The Unexpected Breadth of Donald Trump's Appeal

In New Hampshire, he won working class men without college diplomas—and most every other demographic group.

Randall Hill / Reuters

Earlier this year, when Mona Chalabi wanted to describe a Donald Trump voter in The Guardian, she conjured a 45-year-old male named Michael who never attended college, works 9-hour days as an exterminator, and earns $33,000 per year. Trump “is more popular among Americans that are white than those who aren’t, and more popular among Americans with penises than those without,” she wrote. “Often, these white men are also working or middle class and middle-aged.”

The New Hampshire primary didn't contradict that conventional wisdom. The billionaire won among voters who never attended college; the working class; and the middle-aged.

Then again, Trump won almost every other demographic, too.

The exit polls couldn’t be clearer. As Ramesh Ponnuru put it, They raise questions about what we think we know about the Trump phenomenon. Since the Granite State is so white, it didn’t test the candidate’s performance among minorities. But Trump proved an ability to best all his rivals among the following groups:

  • Women. He got 33 percent of their vote. The runner up, John Kasich, got 16 percent.
  • All ages. He won among 18-to-29-year-olds, 30-to-44-year-olds, 45-to-64-year-olds, and 65-and-over, his worst demographic, where he still won 31 percent of the vote.
  • He did better in the city and the suburbs than in rural areas, but won all three locales.
  • He won among voters with college degrees and among those with graduate degrees.
  • He won voters who make under $30,000, voters who make $200,000 or more, and all income ranges in between.
  • He won people who self-describe as “very conservative,” those who are “somewhat conservative,” and those who are “moderate.”
  • He won among evangelicals and non-evangelicals.
  • He won among those who feel that they’re getting ahead financially, those who think they’re holding steady, and those who believe they’re falling behind.
  • He won among those who think that the next generation will have better lives and those who think they’ll have worse lives. (He tied with John Kasich among those who feel that the next generation will have it roughly as good as this one.)
  • In addition to winning among voters who think that immigration policy is the most important issue, he won among the respective groups of voters who named the economy, terrorism, and government spending as most important.
  • He won among people who want to deport illegal immigrants and among those who believe that they should have a chance to apply for legal status.
  • He won among Republicans and independents.
  • He won among the married and unmarried.
  • He won among those who feel that leadership qualities are most important in choosing a president, and those who felt that “the issues” are most important.

Overall, 50 percent of voters declared that they would be satisfied if Donald Trump won the Republican nomination. “Trump has converted an incredibly high percentage of his potential supporters into actual supporters,” Nate Silver observes, “but these results (along with Trump’s mediocre favorability ratings) suggest that he has a lower ceiling on his support than a front-runner normally does.” Still, 50 percent is a higher ceiling than many expected of him in the recent past.

To exit polling data, Byron York adds anecdotes from the field:

At his victory celebration in Manchester Tuesday night, I met a young woman, Alexis Chiparo, who four years ago was an Obama-voting member of MoveOn.org.
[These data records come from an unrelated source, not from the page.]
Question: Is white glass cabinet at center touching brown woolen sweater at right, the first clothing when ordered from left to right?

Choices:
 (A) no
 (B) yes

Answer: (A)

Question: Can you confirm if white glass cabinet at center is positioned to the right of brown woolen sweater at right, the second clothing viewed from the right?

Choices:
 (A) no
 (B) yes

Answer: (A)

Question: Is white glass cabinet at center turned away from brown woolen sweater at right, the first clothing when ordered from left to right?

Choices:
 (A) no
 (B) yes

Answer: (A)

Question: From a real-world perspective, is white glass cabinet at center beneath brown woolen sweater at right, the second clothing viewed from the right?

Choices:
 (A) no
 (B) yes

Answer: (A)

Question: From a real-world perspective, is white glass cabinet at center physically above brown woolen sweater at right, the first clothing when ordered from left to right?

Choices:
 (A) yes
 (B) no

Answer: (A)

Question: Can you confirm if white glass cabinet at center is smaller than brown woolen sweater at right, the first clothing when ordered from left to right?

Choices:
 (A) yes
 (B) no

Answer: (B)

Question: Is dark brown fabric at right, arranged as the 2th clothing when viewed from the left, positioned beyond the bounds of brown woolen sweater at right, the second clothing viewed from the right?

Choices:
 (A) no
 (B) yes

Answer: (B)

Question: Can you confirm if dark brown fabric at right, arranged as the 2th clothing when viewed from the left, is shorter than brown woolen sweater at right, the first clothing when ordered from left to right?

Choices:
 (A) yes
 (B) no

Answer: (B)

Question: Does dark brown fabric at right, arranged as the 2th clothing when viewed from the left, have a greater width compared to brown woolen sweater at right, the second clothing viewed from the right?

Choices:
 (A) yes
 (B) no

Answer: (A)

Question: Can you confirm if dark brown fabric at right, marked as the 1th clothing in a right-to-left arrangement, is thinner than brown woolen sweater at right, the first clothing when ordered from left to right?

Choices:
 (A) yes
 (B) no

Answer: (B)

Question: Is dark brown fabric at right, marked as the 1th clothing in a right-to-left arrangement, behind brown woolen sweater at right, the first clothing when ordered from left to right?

Now she is the Merrimack County chair of the Trump campaign.

"We just delivered Concord!" Chiparo told me excitedly. "We were getting a really excellent response from a very interesting swath of voters — veterans, disabled people, elderly people, women, blue-collar workers."

It remains true that Trump appeals to working-class Republican men without a college degree, and to people who want to deport illegal immigrants. But any attempt to understand his appeal that looks no farther than those groups is highly incomplete.